Speaker
Description
Recent advancements in Artificial Intelligence (AI) and AI hardware accelerators have paved the way for on-edge AI processing with many benefits such as reduced data bandwidth and increased power efficiency. Applications in harsh radiation environments could also benefit from these improvements. However, due to the complex nature of both accelerators and the AI models running on them, the effect of Single Event Upset (SEU) induced faults isn’t understood very well. This research aims to perform an in-depth analysis of SEU induced faults on an AI accelerator under different workloads to obtain information for implementing an efficient fault mitigation strategy.
Summary (500 words)
In this research, we present an AI accelerator, specifically tailored at Deep Neural Networks (DNNs). This full System on Chip (SoC) contains a data processing pipeline, control logic, data and instruction memories, and a communication module for interfacing with external components (highlighted in figure 1). Like most AI accelerators, the largest part of its hardware comprises of memories and the data pipeline. Many studies have shown Error Correcting Codes (ECCs) to be effective for protecting memories against SEUs. Hence, this work focusses on analysing faults in the data pipeline whilst protecting the smaller control blocks using Triple Modular Redundancy (TMR).

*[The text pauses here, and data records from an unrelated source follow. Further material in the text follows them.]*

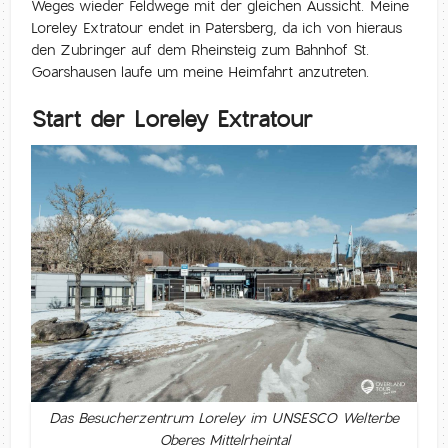
Weges wieder Feldwege mit der gleichen Aussicht. Meine
Loreley Extratour endet in Patersberg, da ich von hieraus
den Zubringer auf dem Rheinsteig zum Bahnhof St.
Goarshausen laufe um meine Heimfahrt anzutreten.
Start der Loreley Extratour
Das Besucherzentrum Loreley im UNSESCO Welterbe
Oberes Mittelrheintal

To analyse the effect of SEU-induced bit faults on a complex DNN workload, we constructed a fault injection simulation framework (highlighted in figure 2). This framework essentially injects SEUs at the output nodes of flipflops by inverting their logical value. For each DNN inference (propagation of one input image through the DNN model), the framework selects a random clock cycle and a random flipflop. When the simulation reaches the selected clock cycle, it inverts the bit in this flipflop. These experiments were performed for 3 different DNN models and 2 different datasets, namely (1) a 3-layer fully-connected (3L-FC) model with the MNIST dataset, (2) LeNET model with MNIST and finally (3) a modified LeNET model with CIFAR10. For each of these networks, at least 500000 faults were injected over a set of at least 2000 different input images.
For each injected fault we compare the DNN model output to a golden reference output which can result in either: (1) no difference, (2) a numerical difference but no classification misprediction or (3) a DNN model misclassification. Our experimental results show that an injected fault leads to a difference in the DNN model output with a probability of up to 27%. However, this probability drops to 3% when only looking at a classification fault (Pclass = 3%). When observing the DNN models separately, we observed that, for the MNIST models, LeNET has a significantly lower Pclass, specifically 0.3% for LeNET-MNIST versus 2.5% for 3L-FC-MNIST. For LeNET-CIFAR10, Pclass increases up to 3%. This highlights a large impact of the DNN model as well as the DNN dataset on the total impact of SEUs on a DNN accelerator SoC. Finally, we also observed a significant difference in fault probabilities between different flipflop groups. The flipflops in the 8-bit matrix multiplication registers, 8-bit rounding and non-linear function registers (see figure 1) have a maximum Pclass of 0.05% and are thus negligible in fault contribution. In contrast the 32-bit matrix multiplication registers and accumulator have a much higher maximum Pclass (respectively 1% and 3%), highlighting the importance of the dynamic range of registers as well as the reuse of values in the accumulator. These results clearly show that, only mitigating faults in the most sensitive registers (32-bit and accumulator) will already massively improve the accuracy of DNN inference without requiring a mitigation strategy that covers the entire data pipeline, resulting in a much more efficient design.